“You insist that there is something a machine cannot do. If you will tell me precisely what it is that a machine cannot do, then I can always make a machine which will do just that!”
— John Von Neumann
Many aesthetic complaints are about missing nuance. A show about crime scene investigation fails to capture what the job is really like. A fast food burger doesn’t taste like a burger from home.
But the elements that make a particular experience useful on a local scale don’t necessarily make it useful on a global scale. CSI might contain the same basic premise as the real thing — forensic analysis of trace evidence — but it trades veracity for coolness and compelling drama. The writers have to balance the audience’s suspension of disbelief against its attention span. The fast food burger might contain the same beef patty, tomato, lettuce, ketchup, and bun as the home-cooked version, but it trades complexity and freshness — not to mention the one of a kind context of one’s own kitchen and family — for consistency and affordability.
Kitchens make bad assembly lines. The territory doesn’t fit into a glove compartment. To mass produce a representation of reality or a complex sensory experience, some elements have to go. To make chords and maps widely useful, trade-offs are necessary.
One might assume that at any given moment the elements that didn’t scale, can’t scale. But the given trade-off is not necessarily the best one possible. That an element is missing may only be an artifact of the technological moment. For example, the fast food of the 1960s was subject to a very different trade-off window than the fast food of now, both in terms of quality and variety. Furthermore, the tendency of television audiences to tolerate — or even prefer — psychological realism and technical details has steadily risen since the advent of police procedurals.
Knowledge of better trade-offs — ones that hold on to as many desired elements as possible — is not centrally or evenly distributed. When presented with a chord or map, I might notice it lacks what I believe to be an essential element. It feels wrong because I believe the tradeoff was unnecessary. This assumes I know the conditions of the trade — the window the elements must fit through. Here is an opportunity for aesthetic vigilantism.
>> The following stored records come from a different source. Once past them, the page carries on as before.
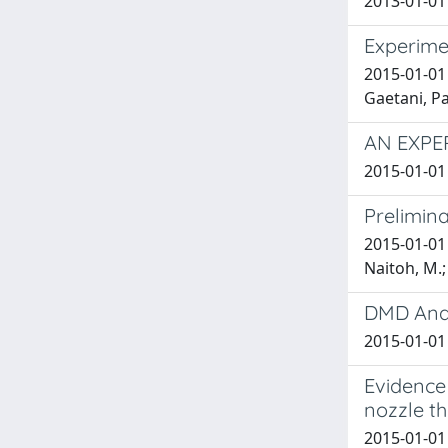
2013-01-01 
Experime
2015-01-01
Gaetani, P
AN EXPE
2015-01-01
Prelimin
2015-01-01 
Naitoh, M.;
DMD Anal
2015-01-01 
Evidence 
nozzle t
2015-01-01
True, nuances are hard to articulate. But that’s the challenge. In doing so, the shape of the trade-off window must be respected. Specifying it might cause me to retract my complaint, once I see how it isn’t actionable. Or, if it still seems like an oversight, I can use whatever platform available to me to identify what is missing.
Unfortunately, nuance can feel sacred to some people, effectively blocking better trade-offs. The complainant may want others to have the better experience they envision while simultaneously resisting the sacrifices necessary to mass produce it.
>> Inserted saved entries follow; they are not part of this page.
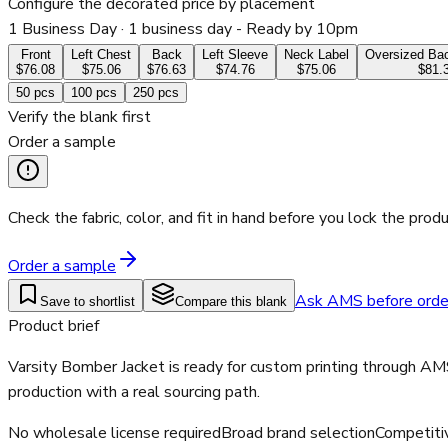
Configure the decorated price by placement
1 Business Day
· 1 business day - Ready by 10pm
Front
Left Chest
Back
Left Sleeve
Neck Label
Oversized Bac
$76.08
$75.06
$76.63
$74.76
$75.06
$81.
50
pcs
100
pcs
250
pcs
Verify the blank first
Order a sample
Check the fabric, color, and fit in hand before you lock the produ
Order a sample
Ask AMS before orde
Save to shortlist
Compare this blank
Product brief
Varsity Bomber Jacket is ready for custom printing through AM
production with a real sourcing path.
No wholesale license required
Broad brand selection
Competiti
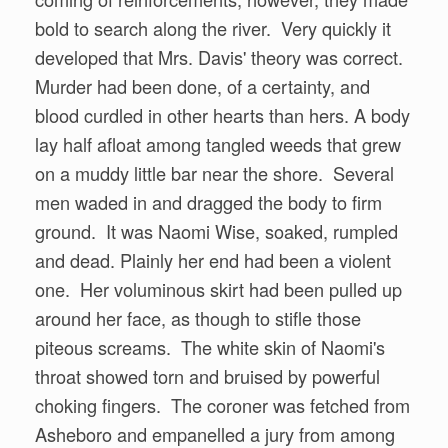
bold to search along the river. Very quickly it
developed that Mrs. Davis' theory was correct.
Murder had been done, of a certainty, and
blood curdled in other hearts than hers. A body
lay half afloat among tangled weeds that grew
on a muddy little bar near the shore. Several
men waded in and dragged the body to firm
ground. It was Naomi Wise, soaked, rumpled
and dead. Plainly her end had been a violent
one. Her voluminous skirt had been pulled up
around her face, as though to stifle those
piteous screams. The white skin of Naomi's
throat showed torn and bruised by powerful
choking fingers. The coroner was fetched from
Asheboro and empanelled a jury from among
Sometimes nuance provides only very marginal value. Consuming it anyway can act as a costly (and entirely symbolic) display of respect. In these cases, trying to efficiently “get the gist” is a sacredness violation. This tendency is evident in the belief that there are essential subtleties in fictional stories (and other types of art, such as poetry) that cannot be summarized or compressed. Thus the tendency to frown on reading the Cliff’s Notes versions. But, somewhat ironically, knowledge of facts and concepts can be obtained from summaries without shame.
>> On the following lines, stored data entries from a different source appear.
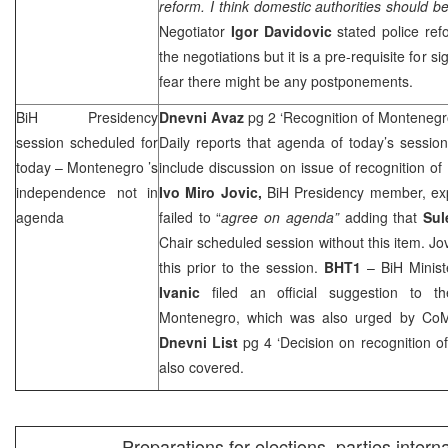
reform. I think domestic authorities should be
Negotiator
Igor Davidovic
stated police refo
the negotiations but it is a pre-requisite for s
fear there might be any postponements.
BiH Presidency
Dnevni Avaz
pg 2 ‘Recognition of Montenegr
session scheduled for
Daily reports that agenda of today’s sessio
today –
Montenegro
’s
include discussion on issue of recognition of
independence not in
Ivo Miro Jovic,
BiH Presidency member, expl
agenda
failed to “
agree on agenda”
adding that
Sul
Chair scheduled session without this item. Jov
this prior to the session.
BHT1
– BiH Minist
Ivanic
filed an official suggestion to t
Montenegro, which was also urged by Co
Dnevni List
pg 4 ‘Decision on recognition o
also covered.
Preparations for elections, parties intern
What is the ideal result of absorbing every single nicety? One possibility is magical thinking: if the nuances in question are a particularly good illustration of an underrepresented aspect of the human experience (or of an ignored or oppressed group), then submitting to them fully may be considered a form of tribute — regardless of whether anyone who has had that experience or is from that group ever learns that the full submission took place.